Likewise, we find that the appellant’s second point of error, in which she contends that the jury’s finding was against the great weight and preponderance of the evidence, is not supported by the record. It was the duty of the jury, as the finder of fact, to judge the credibility of the witnesses, to assign the weight to be given their testimony, and to resolve the conflicts and inconsistencies in the testimony. The jury has the privilege of believing all, part, or none of the testimony of any witness. Ashley v. Bizzell, 694 S.W.2d 349, 354 (Tex. App.-- San Antonio 1985, writ ref’d n.r.e.).

This court must consider and weigh all the evidence presented and may set aside the verdict only if the verdict is so against the weight of the evidence as to be manifestly unjust. American Home Assur. Co. v. Faglie, 747 S.W.2d 5, 7- 8 (Tex. App.-- El Paso 1988, writ denied). The record reflects testimony from a co-worker that she had complained of injuring her back prior to the incident in the storeroom. Additionally, that witness testified that when the appellant picked up the box in the storeroom, she stated that she had hurt her back again. The other witness testified that the appellant told him earlier that she had injured her back over the weekend. As there is sufficient competent evidence of probative force to support the jury’s finding, it must be sustained. The second point of error is overruled.

In the third point of error, the appellant complains that the hearsay testimony regarding the appellant’s alleged fall at home prior to August 31, 1984 was so prejudicial that the court’s instruction could not have prevented the jury from considering it. This testimony was objected to, and the objection was sustained. However, any error is waived unless the record reflects that the appellant took the proper steps to preserve error. After the objection is sustained, the appellant must request the court to have the answer struck from the record and to instruct the jury to disregard the testimony. City of Denton v. Mathes, 528 S.W.2d 625, 634 (Tex. Civ. App.--Fort Worth 1975, writ ref’d n.r.e.). Since these steps were not followed, any error that might have resulted was waived. The third point of error is overruled.
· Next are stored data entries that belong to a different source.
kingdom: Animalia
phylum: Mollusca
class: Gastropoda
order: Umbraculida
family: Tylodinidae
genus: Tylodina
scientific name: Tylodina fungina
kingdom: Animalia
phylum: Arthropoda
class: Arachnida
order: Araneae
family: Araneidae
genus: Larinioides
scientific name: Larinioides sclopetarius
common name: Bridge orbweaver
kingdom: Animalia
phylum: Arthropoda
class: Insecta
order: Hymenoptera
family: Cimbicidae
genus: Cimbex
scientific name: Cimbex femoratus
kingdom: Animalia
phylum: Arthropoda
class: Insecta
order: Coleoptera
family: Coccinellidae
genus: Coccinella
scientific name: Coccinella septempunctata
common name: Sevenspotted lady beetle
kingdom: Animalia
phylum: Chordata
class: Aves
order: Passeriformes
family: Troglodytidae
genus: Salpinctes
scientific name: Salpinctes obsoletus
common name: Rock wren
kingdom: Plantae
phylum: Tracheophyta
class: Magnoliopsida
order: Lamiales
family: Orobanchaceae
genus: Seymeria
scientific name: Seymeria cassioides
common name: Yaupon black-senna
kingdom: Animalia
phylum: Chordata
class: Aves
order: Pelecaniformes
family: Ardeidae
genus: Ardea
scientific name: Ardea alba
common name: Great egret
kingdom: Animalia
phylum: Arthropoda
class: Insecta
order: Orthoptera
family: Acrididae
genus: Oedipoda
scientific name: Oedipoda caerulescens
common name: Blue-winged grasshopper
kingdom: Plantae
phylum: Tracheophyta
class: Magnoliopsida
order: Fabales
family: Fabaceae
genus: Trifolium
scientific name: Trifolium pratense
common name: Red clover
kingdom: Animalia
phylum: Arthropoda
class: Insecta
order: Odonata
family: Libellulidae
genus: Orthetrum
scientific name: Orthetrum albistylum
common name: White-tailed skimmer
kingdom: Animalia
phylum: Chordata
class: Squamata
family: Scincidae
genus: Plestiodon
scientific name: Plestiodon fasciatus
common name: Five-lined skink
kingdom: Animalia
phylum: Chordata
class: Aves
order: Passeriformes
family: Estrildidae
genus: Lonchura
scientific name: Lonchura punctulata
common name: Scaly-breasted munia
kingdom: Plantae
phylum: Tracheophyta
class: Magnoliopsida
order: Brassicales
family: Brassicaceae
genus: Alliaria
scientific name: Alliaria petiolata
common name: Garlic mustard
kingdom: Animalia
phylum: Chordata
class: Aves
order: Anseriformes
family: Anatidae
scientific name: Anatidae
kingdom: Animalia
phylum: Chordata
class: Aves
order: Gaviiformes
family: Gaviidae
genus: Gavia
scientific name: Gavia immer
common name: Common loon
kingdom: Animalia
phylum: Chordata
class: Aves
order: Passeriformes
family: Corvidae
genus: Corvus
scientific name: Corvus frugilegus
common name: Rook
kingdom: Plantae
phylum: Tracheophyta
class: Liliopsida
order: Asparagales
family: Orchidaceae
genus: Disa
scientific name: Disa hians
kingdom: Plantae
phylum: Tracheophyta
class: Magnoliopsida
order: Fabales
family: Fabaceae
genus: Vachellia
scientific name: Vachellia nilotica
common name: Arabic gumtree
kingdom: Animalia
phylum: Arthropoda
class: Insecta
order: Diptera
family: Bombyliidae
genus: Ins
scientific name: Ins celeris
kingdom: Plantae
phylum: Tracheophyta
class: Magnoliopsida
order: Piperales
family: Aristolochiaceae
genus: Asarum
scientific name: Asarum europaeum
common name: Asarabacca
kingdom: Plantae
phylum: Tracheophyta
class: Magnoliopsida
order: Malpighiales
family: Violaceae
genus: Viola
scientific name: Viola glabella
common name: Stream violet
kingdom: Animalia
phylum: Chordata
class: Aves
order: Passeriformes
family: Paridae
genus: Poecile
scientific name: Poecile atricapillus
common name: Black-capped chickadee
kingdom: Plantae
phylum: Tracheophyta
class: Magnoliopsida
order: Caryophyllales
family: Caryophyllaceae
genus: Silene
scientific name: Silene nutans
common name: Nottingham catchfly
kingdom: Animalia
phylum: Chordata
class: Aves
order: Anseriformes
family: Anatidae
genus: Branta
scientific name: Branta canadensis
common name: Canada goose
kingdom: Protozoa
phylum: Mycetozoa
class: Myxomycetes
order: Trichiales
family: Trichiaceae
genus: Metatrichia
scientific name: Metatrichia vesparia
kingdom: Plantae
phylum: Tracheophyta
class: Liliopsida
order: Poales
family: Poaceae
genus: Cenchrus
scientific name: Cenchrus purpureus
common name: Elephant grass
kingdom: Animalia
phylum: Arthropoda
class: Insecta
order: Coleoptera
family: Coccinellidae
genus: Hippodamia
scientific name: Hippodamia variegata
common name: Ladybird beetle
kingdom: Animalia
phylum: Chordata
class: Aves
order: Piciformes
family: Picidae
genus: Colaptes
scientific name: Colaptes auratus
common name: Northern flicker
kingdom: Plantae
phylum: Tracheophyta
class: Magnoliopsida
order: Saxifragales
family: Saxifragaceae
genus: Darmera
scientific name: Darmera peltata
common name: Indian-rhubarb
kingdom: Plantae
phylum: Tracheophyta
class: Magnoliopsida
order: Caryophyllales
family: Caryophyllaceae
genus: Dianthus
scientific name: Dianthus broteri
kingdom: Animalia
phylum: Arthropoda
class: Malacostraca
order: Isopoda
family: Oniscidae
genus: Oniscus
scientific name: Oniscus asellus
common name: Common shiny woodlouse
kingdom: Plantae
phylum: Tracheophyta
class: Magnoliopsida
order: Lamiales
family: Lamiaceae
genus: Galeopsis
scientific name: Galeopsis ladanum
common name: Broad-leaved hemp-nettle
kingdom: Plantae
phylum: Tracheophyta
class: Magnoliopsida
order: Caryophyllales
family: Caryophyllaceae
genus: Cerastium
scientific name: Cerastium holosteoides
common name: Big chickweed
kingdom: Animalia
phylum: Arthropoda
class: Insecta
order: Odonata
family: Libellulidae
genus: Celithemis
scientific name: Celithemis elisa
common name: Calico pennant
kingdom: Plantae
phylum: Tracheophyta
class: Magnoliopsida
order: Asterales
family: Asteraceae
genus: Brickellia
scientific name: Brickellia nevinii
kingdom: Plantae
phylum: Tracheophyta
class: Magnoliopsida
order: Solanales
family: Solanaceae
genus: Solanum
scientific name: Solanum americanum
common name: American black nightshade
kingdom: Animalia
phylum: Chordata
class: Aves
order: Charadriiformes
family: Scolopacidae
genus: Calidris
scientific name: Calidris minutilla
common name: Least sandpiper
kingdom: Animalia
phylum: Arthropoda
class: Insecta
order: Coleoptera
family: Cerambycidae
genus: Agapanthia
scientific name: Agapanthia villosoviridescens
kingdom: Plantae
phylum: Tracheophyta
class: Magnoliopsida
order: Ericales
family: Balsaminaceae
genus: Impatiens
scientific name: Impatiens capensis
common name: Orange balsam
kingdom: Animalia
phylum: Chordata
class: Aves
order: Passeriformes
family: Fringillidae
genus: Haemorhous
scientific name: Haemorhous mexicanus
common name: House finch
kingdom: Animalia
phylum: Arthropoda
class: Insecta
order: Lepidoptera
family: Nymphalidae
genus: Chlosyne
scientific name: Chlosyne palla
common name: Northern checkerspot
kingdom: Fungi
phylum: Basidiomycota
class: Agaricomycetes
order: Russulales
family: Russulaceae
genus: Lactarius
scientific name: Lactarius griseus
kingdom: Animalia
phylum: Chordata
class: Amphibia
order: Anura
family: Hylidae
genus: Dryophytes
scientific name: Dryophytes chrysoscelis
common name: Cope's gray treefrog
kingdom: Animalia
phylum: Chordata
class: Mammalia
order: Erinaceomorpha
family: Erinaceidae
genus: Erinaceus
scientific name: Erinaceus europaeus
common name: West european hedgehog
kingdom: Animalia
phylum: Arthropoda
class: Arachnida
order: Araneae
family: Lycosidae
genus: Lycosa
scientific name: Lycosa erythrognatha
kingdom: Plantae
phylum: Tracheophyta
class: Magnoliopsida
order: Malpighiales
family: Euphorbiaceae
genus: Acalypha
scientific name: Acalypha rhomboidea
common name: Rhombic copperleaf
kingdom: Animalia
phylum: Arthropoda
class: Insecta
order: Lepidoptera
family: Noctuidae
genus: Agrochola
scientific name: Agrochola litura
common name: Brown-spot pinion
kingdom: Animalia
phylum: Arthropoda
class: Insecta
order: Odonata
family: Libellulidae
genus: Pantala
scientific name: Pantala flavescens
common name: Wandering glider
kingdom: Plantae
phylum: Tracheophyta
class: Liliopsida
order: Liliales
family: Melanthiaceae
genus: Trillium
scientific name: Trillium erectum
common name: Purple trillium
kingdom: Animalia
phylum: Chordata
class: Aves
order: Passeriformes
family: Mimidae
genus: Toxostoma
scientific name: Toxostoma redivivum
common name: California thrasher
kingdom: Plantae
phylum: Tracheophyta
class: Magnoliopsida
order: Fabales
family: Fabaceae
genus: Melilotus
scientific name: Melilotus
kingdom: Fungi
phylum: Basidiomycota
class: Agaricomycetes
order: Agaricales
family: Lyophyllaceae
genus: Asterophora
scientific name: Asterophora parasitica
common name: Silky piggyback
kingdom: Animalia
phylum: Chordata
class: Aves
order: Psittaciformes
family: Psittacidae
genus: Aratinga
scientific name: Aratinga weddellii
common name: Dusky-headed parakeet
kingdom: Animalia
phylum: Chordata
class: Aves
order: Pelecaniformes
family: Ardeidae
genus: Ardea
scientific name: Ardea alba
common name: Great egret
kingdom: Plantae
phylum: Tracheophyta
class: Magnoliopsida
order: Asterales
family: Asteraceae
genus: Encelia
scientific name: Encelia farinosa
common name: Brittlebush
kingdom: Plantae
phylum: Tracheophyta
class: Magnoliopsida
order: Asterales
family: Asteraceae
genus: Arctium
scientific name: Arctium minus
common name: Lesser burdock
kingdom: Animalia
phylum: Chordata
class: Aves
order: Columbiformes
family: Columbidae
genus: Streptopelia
*3 The appellant contends in the final point of error that the defense counsel’s comment regarding the hearsay testimony during jury argument constituted incurable error and was so prejudicial that the court’s instruction to disregard it could not have prevented the jury from entering an unfair verdict. The appellant did object to the defense counsel’s reference to the testimony and the trial court instructed the jury that they had already heard the court’s ruling on the matter and were only to consider that which was in evidence. We do not find that instruction by the court to be a ruling on the appellant’s objection to the defense counsel’s jury argument. Failure to procure a ruling on the objection waives the complaint. Pilot Life Ins. v. Billings, 641 S.W.2d 644, 649 (Tex. App.-- Tyler 1982, no writ). The appellant’s fourth point of error is overruled and the judgment of the trial court is affirmed.

Do not publish - TEX. R. APP. P. 90.